■ Working data
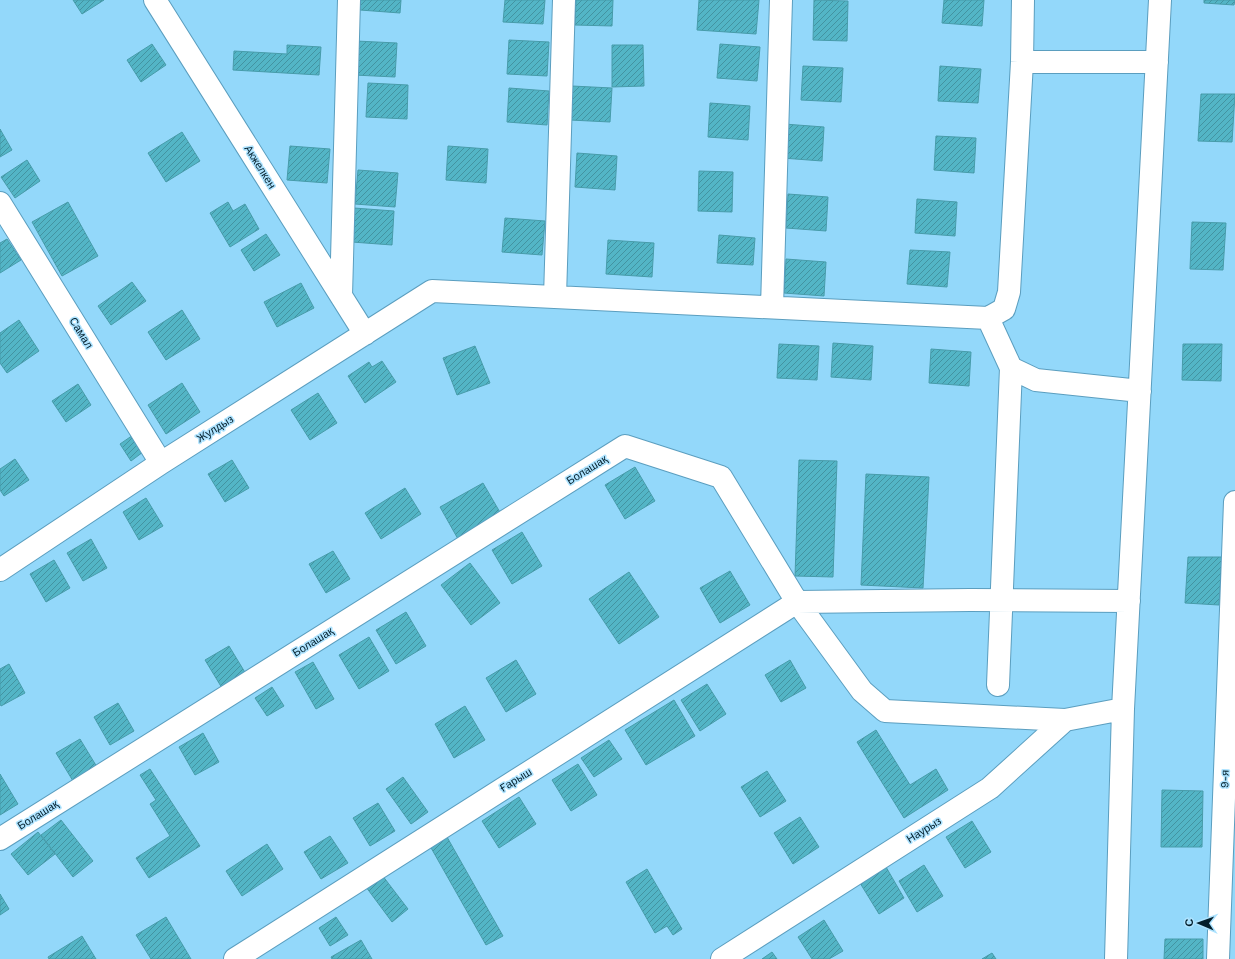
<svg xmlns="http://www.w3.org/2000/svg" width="1235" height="959" viewBox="0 0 1235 959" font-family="'Work Sans',sans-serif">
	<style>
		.building { fill: url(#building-hatch); stroke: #479caa }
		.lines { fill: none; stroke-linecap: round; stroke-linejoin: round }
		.minor-casing { stroke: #5b9ebf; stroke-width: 24 }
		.minor { stroke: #fff; stroke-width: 22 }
		.labels { text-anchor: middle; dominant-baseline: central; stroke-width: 3; stroke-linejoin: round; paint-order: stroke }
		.street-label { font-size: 11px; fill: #031f2c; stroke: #ade3ff }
	</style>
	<defs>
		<pattern id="building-hatch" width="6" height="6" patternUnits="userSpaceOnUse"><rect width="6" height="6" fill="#53b5c6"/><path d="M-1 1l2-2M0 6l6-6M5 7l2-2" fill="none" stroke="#4393a1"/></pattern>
	</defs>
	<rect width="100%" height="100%" fill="#93d8fa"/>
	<path class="building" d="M 73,0 L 104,0 L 82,14 Z
		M 360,0 L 401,0 L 400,13 L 360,10 Z
		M 505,0 L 545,0 L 543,24 L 503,22 Z
		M 576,0 L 613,0 L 612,26 L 575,25 Z
		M 699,0 L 759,0 L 756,34 L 697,30 Z
		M 814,0 L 848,1 L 847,41 L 813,40 Z
		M 944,0 L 984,0 L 982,26 L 942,23 Z
		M 1204,0 L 1235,0 L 1234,5 L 1204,3 Z
		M 509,40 L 549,42 L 547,76 L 507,74 Z
		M 356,41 L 397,43 L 395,77 L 354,75 Z
		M 152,44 L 166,65 L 141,82 L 127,60 Z
		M 720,44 L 760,47 L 757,81 L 717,78 Z
		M 287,45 L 321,47 L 319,75 L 233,70 L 234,51 L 287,54 Z
		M 612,45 L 643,45 L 644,86 L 612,87 Z
		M 803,66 L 843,68 L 841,102 L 801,100 Z
		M 940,66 L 981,69 L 978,103 L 938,101 Z
		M 368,83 L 408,85 L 407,119 L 366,117 Z
		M 572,86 L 612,88 L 610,122 L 570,120 Z
		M 509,88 L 549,91 L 547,125 L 507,122 Z
		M 1201,94 L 1235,94 L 1232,142 L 1198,141 Z
		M 710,103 L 750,106 L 748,140 L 708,137 Z
		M 784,124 L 824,127 L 822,161 L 782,158 Z
		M 0,129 L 12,150 L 0,157 Z
		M 182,132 L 200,161 L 166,182 L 148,153 Z
		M 936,136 L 976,138 L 974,173 L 934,170 Z
		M 290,146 L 330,149 L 327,183 L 287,180 Z
		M 448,146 L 488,149 L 486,183 L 446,180 Z
		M 577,153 L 617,156 L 615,190 L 575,187 Z
		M 27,160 L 40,181 L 15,198 L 1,177 Z
		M 358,170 L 398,173 L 395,207 L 355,204 Z
		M 699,171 L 733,172 L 732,212 L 698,211 Z
		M 788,194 L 828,197 L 826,231 L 786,228 Z
		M 917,199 L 957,202 L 955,236 L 915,233 Z
		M 68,202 L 98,256 L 62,276 L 32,222 Z
		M 228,202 L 233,211 L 245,204 L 259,229 L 230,247 L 210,213 Z
		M 354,208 L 394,211 L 392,245 L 352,242 Z
		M 505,218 L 545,221 L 542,255 L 502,252 Z
		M 1192,222 L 1226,223 L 1223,270 L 1190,269 Z
		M 266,234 L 280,255 L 254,271 L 241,250 Z
		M 719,235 L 755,238 L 753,265 L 717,263 Z
		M 7,239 L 21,260 L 0,273 L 0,243 Z
		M 608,240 L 654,243 L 652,277 L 606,274 Z
		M 910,250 L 950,252 L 947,287 L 907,284 Z
		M 786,259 L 826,262 L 824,296 L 784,293 Z
		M 132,282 L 146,301 L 111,325 L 98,306 Z
		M 301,283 L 314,308 L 277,327 L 264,302 Z
		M 182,310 L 200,339 L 166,360 L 148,332 Z
		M 19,320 L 39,351 L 7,373 L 0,363 L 0,333 Z
		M 833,343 L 873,346 L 871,380 L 831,377 Z
		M 779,344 L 819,346 L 817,380 L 777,378 Z
		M 1183,344 L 1222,344 L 1221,381 L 1182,380 Z
		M 475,346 L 490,383 L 457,395 L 443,358 Z
		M 931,349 L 971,352 L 969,386 L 929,383 Z
		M 382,361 L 396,382 L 365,403 L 348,376 L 369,362 L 372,367 Z
		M 182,383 L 200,412 L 166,434 L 148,405 Z
		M 78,384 L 91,405 L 66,422 L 52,401 Z
		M 318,393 L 337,423 L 310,440 L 291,410 Z
		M 136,433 L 147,449 L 131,461 L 120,444 Z
		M 15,459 L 29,480 L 4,496 L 0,490 L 0,469 Z
		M 232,460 L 249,488 L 225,502 L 208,474 Z
		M 799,460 L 837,461 L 833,577 L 795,576 Z
		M 635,467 L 655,501 L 625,519 L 605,485 Z
		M 866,474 L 929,477 L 923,588 L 861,585 Z
		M 483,483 L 501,514 L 458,539 L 440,507 Z
		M 405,488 L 421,514 L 381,539 L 365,513 Z
		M 146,498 L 163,526 L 139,540 L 123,512 Z
		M 522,532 L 542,566 L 512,584 L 492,550 Z
		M 91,539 L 107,568 L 83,581 L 67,553 Z
		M 333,551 L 350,579 L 326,593 L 309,564 Z
		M 1188,557 L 1222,557 L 1219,605 L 1185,603 Z
		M 54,560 L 70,588 L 46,602 L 30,574 Z
		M 470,563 L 500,603 L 471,625 L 441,585 Z
		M 730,571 L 750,605 L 720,623 L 700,588 Z
		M 629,572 L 659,617 L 619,644 L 589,599 Z
		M 406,612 L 426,646 L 396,664 L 376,630 Z
		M 369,637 L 389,671 L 359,689 L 339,655 Z
		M 229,646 L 246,674 L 222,688 L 205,660 Z
		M 516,660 L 536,694 L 506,712 L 486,678 Z
		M 790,660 L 806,688 L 781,702 L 765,675 Z
		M 313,662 L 334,699 L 316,709 L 295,672 Z
		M 9,664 L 25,693 L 1,706 L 0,704 L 0,669 Z
		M 707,684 L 726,714 L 700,731 L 681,700 Z
		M 272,687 L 284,706 L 267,716 L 255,698 Z
		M 674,700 L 695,736 L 646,765 L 625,730 Z
		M 118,703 L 134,731 L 110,745 L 94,717 Z
		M 465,706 L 485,740 L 454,758 L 435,724 Z
		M 876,730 L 910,785 L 936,769 L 948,790 L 904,818 L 857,742 Z
		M 203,733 L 219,762 L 195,775 L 179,747 Z
		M 80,739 L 97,767 L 73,781 L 56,753 Z
		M 609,740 L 622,759 L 594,777 L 581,758 Z
		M 578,764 L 597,795 L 571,811 L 552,780 Z
		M 150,769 L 200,846 L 149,878 L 136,858 L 170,836 L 150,804 L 156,800 L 140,775 Z
		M 767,771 L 786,801 L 760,817 L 741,787 Z
		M 0,774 L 18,804 L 0,815 Z
		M 403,777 L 428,812 L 411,824 L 386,789 Z
		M 1162,790 L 1203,791 L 1202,847 L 1161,847 Z
		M 519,797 L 536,824 L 499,848 L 482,821 Z
		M 378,803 L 395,831 L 370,846 L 353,818 Z
		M 800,817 L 819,847 L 793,864 L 774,833 Z
		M 61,820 L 93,861 L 73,877 L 41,835 Z
		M 972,821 L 991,852 L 965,868 L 946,837 Z
		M 38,832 L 55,854 L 28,875 L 11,854 Z
		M 330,836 L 348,863 L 321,879 L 304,852 Z
		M 447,837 L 503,936 L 486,945 L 430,846 Z
		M 267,844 L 283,869 L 242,896 L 226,871 Z
		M 924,865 L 943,896 L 917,912 L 899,881 Z
		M 886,867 L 904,898 L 879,914 L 860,883 Z
		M 647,869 L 682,929 L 673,935 L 667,926 L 655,933 L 626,882 Z
		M 382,875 L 408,909 L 392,922 L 366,887 Z
		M 0,894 L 9,909 L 0,915 Z
		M 166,917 L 191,959 L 151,959 L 136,935 Z
		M 336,917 L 348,935 L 330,946 L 319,928 Z
		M 824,920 L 843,951 L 829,959 L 812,959 L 798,937 Z
		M 82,936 L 96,959 L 49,959 L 48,957 Z
		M 1165,939 L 1203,939 L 1203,959 L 1164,959 Z
		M 361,940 L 372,959 L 332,959 L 331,957 Z
		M 772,952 L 777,959 L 762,959 Z
		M 992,953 L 996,959 L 982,959 Z"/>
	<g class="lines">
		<defs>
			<path id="minor" d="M 155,0 L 365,334
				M 1022,62 L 1157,62
				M 0,203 L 161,463
				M 341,296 L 349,0
				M 555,297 L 564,0
				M 772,307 L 781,0
				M 988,318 L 1011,368 L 1036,380 L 1140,391
				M 0,570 L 161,463 L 432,291 L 988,318 L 1004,309 L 1009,292 L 1022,62 L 1023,0
				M 797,602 L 970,600 L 1129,601
				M 998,685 L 1011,368
				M 0,839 L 625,446 L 721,477 L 797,602 L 862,691 L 885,711 L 1065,720
				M 235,959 L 797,602
				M 722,959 L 990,788 L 1065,720 L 1123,709
				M 1116,959 L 1123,709 L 1160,0
				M 1218,959 L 1235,502"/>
		</defs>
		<use href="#minor" class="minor-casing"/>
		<use href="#minor" class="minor"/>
	</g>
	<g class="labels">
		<g class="street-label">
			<text transform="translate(260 167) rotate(58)">Акжелкен</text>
			<text transform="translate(81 333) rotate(58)">Самал</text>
			<text transform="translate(215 429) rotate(-32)">Жулдыз</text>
			<text transform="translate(587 470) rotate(-32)">Болашақ</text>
			<text transform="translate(313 642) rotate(-32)">Болашақ</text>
			<text transform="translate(1225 779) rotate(-88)">9-я</text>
			<text transform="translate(516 780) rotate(-32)">Ғарыш</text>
			<text transform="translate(38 815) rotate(-32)">Болашақ</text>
			<text transform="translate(924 830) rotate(-32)">Наурыз</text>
		</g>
	</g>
	<g transform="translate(1199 923) rotate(272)" stroke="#ade3ff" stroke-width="3" paint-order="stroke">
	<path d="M0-3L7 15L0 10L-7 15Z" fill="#031f2c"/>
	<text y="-6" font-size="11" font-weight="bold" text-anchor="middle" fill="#031f2c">С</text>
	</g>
</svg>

■ What is required
Find the word "lines" in the entries above and gather every line that holds it.

■ Solution for this exercise
		.lines { fill: none; stroke-linecap: round; stroke-linejoin: round }
	<g class="lines">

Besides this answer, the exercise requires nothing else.